Si je me tourne vers la mer, j’aime souhaiter 
aux vagues, une large frange d’écumes
aux mouettes, des espaces où glisse leur vol
aux dunes, des oyats échevelés
au sable, un soleil pour égayer ses marées basses…
Mais si je me tourne vers la terre, je veux souhaiter
aux anciens, un corps assez souple pour qu’on l’oublie
ou mieux, un regard perçant pour voir au travers !
aux jeunes, une société accueillante et confortable
ou mieux, une énergie assez patiente pour en transformer le paysage !
aux pères et mères de famille, une maison de joies et de rires
ou mieux, une espérance assez forte pour toujours garder la porte ouverte !
aux amoureux, des yeux pleins d’oiseaux et de fleurs
ou mieux, un dialogue qui permette à chacun de s’approcher de l’autre
aux malades, la bonne nouvelle d’une guérison prochaine
ou mieux, la découverte du secret de leur utilité
aux chômeurs, la fin de la crise et une embauche rapide
ou mieux, le combat solidaire qui refuse le chacun pour soi !
aux marins-pêcheurs, une mer sans traquenard et du poisson bien payé
ou mieux, le courage dans la tempête et la passion du métier !
aux commerçants, des clients qui emplissent leur caisse
ou mieux, la gentillesse et la compétence qui donneront renom à leur enseigne !
aux politiques, des bons sondages et des urnes pleines
ou mieux, l’écoute et l’imagination pour inventer des chemins nouveaux !
à l’Eglise, des prêtres dynamiques, des laïcs militants et des foules ferventes
ou mieux, des communautés vivantes pour proclamer l’évangile et lui seul !
à tous, à vous, à moi, aux autres, aux vôtres, aux miens, je souhaite 
peut-être de recevoir mais surtout de créer
peut-être d’avoir mais surtout d’être plus
d’exister davantage, de vivre plus profond, de voir plus loin, de respirer le ciel
Je vous souhaite d’habiter Dieu !

Je crois
de Jacques Noyer

Je sais que beaucoup d’hommes vivent sans espérance,
et je crois pourtant que Dieu ne désespère d’aucun d’eux.

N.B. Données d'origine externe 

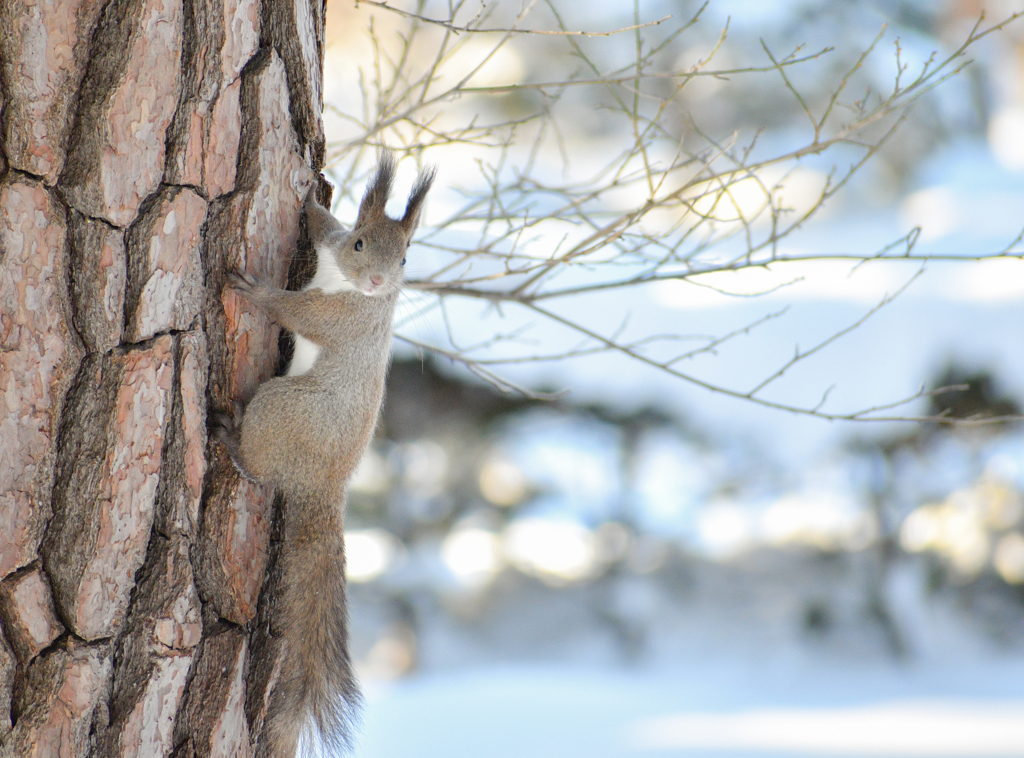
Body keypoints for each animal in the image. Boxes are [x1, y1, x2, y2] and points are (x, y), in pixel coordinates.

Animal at [218, 150, 434, 753]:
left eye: (405, 257)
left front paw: (255, 292)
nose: (379, 280)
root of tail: (326, 484)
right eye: (360, 243)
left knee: (259, 467)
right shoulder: (334, 246)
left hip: (281, 408)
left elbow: (298, 313)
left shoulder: (341, 318)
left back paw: (232, 434)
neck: (349, 287)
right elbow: (322, 226)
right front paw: (312, 197)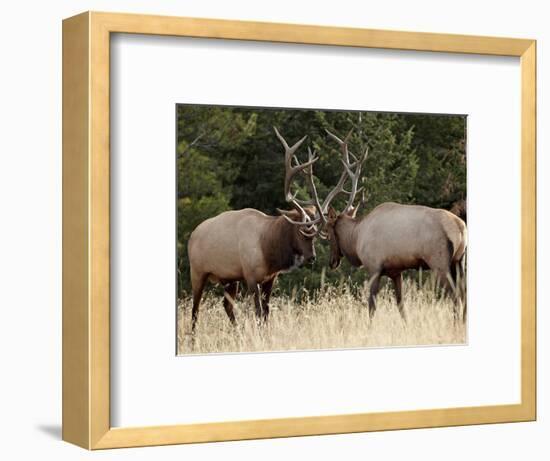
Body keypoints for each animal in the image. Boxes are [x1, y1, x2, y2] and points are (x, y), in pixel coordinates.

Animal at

Je sais que le monde est imparfait, ingrat et cruel,
et je crois pourtant que Dieu compte sur nous
pour le rendre habitable.

Je sais que dans tout homme se cachent
des réserves insoupçonnées de cruauté,
et je crois pourtant que l’Esprit Saint
peut le rendre capable d’aimer.

Je sais que notre liberté est souvent illusion
et nos pouvoirs minuscules,
et je crois pourtant que rien n’est fatal,
surtout pas le sens des choses.

Je sais que la mort a toujours le dernier mot,
et je crois pourtant que le cœur de Dieu
ne laisse perdre aucun moment de vie.

Je sais que ma vie est celle d’un pécheur :
je ne compte pas sur ma vertu,
et je crois pourtant que Jésus
m’ouvrira le pardon de Dieu.

Je sais que les hommes naissent
dans une culture, une histoire, une religion,
et je crois pourtant que l’amour
a quelque chose d’éternel.

Je sais que ce que je sais du monde n’est presque rien,
et je crois pourtant que je sais l’essentiel
quand je dis en Église :
je crois en Dieu le Père tout puissant,
Créateur du ciel et de la terre.

2 commentaires

  • Le Credo de Jacques Noyer que nous avions récité ensemble il y a trois ans avec Jérôme Beau, alors évêque auxiliaire de Paris, dit ,enfin, avec les mots d’aujourd’hui une parole de croyant d’aujourd’hui pour les femmes et les hommes d’aujourd’hui !!!! Merci à lui et grâces à Dieu.
    La compréhension de cette proclamation collective de la foi n’a de sens que de cette manière. Sinon sa récitation s’apparente à ce que nous faisons en chantant la Marseillaise…. et encore, pour l’hymne national, il y a la musique.
    Hégésippe Simon

  • Je connaissais Jacques Noyer pour ses écrits dans Témoignage Chretien
    Je lisais avec joie ses articles en tout premier lieu des l’arrivée de l’hebdomadaire.
    Il était un évêque d’avenir et du présent.
    Il a beacoup compte pour Daniel Duigou.